Under section 2, subdivision 6, of the Tax Law (as amd. by Laws of 1916, chap. 323), so far as railroads are concerned, a special franchise includes the "rights or permission to construct, maintain or operate the same in, under, above, on or through, streets, highways or public places."
It is essential to the character of a franchise that it should be a grant from the sovereign authority. It is defined to be a special privilege conferred by government, or political subdivisions thereof, on individuals or corporations. A right enjoyed incident to the ownership of land is in no sense a franchise. It is a privilege conferred by property ownership.
The right of the relator to cross this highway at its new location was not derived from public authority. It existed long before the undercrossing was constructed. Its continued enjoyment was not affected by the new construction, or the change in the course or route of the old highway.
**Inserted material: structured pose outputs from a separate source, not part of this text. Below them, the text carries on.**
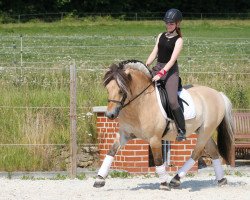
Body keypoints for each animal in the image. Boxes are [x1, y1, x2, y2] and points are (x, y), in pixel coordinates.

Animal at [93, 59, 234, 191]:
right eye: (108, 89)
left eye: (121, 91)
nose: (110, 115)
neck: (140, 103)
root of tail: (218, 94)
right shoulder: (125, 134)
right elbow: (111, 151)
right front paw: (99, 179)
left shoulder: (154, 139)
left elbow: (158, 160)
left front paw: (164, 184)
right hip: (203, 130)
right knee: (213, 150)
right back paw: (221, 180)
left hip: (206, 130)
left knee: (196, 153)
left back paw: (175, 180)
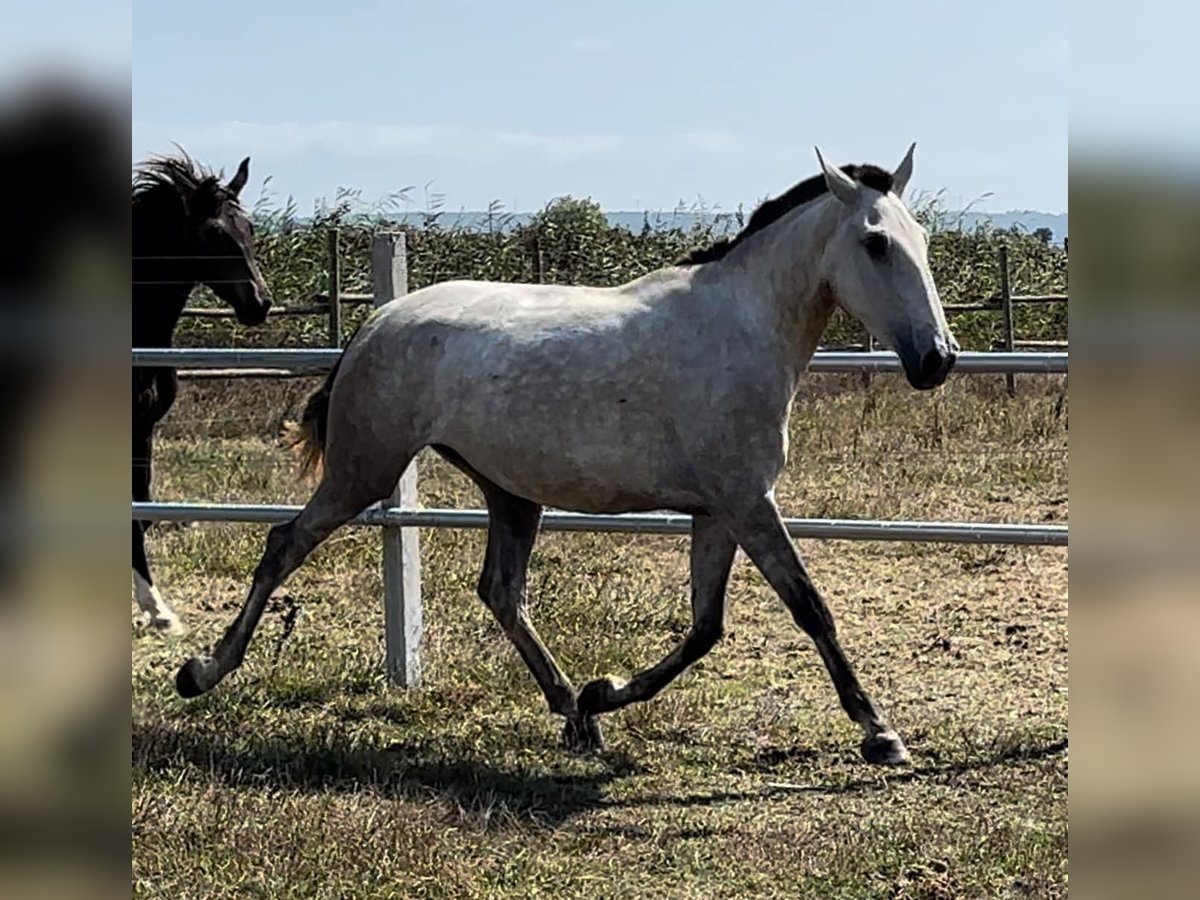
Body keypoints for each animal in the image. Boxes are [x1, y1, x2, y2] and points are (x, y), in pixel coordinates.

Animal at [133, 154, 272, 633]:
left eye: (250, 228)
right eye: (213, 232)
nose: (259, 303)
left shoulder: (142, 429)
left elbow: (141, 510)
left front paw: (157, 610)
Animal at [175, 144, 955, 763]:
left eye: (922, 237)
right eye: (876, 243)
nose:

A special franchise, as a right or privilege, is a fixed and not a transitory thing.
The case of People ex rel. New York Central H.R.R.R. Co. v. Woodbury ( 203 N.Y. 167) is an accepted authority for the proposition that a new street laid out across the privately owned right of way of a railroad does not constitute a special franchise. The basis of that decision is not confined to the fact that the street crossing was one made subsequent to the establishment and operation of the railroad, but upon the fact that the right to maintain and operate the railroad on or over that precise location was a right derived and secured from property ownership and privilege, and not from grant of a State or other public authority.
I see no difference in principle in the rights of a railroad to use its property and right of way, and enjoy all the benefits incident to that ownership, whether crossed by a new street or crossed by a relocation of an old and existing highway. It uses its own property in either case, and in neither does it exercise a privilege conferred by public authority.
Order may be entered accordingly, canceling the assessments here involved, with fifty dollars costs and disbursements to relator.